_PASSAGE PROVIDED_
━━━

So I had drawn this fetus, and I sat and stared at it and tried to figure out what to do with it, and god help me, it wanted to be a Christmas ornament.
And then I asked Kevin, who I think sort of wonders how he came to a point in his life where "Do you think I should make this fetus into a Christmas ornament?" is normal conversation.*
"The problem," I said, "is that the fetus as imagery has been completely comandeered by pro-lifers. You see a fetus, it’s on some idiotic billboard, or it’s been chopped up for protest signs."
"They’ve completely co-opted fetal imagery, and I want no more of it!"
"IT’S TIME TO RECLAIM THE FETUS!"
He put his head in his hands. "So I’m going to come home, and you’ll be wearing a jacket with "FETUS" written on the back in duct tape, and when I say something, you’re gonna say, "It’s okay, I’m taking it back"?"

━━━

_PROBLEM REQUIREMENTS_
In the passage about the fetus drawing, what did the drawn fetus "want to be"?

━━━

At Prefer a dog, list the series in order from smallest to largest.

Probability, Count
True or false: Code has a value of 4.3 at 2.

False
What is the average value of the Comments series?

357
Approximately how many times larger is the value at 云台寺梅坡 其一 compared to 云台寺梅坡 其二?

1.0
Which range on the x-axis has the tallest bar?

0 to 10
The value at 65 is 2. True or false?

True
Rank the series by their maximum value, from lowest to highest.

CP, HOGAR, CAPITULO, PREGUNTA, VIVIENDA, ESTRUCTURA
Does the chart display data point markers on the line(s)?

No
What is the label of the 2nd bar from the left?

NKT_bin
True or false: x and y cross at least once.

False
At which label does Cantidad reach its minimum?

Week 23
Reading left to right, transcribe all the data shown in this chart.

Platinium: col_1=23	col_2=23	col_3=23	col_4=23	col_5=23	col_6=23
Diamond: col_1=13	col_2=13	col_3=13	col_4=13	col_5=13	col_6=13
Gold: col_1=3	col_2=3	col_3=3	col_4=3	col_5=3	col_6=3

━━━

_OUTPUT OF THE TASK_
A Christmas ornament.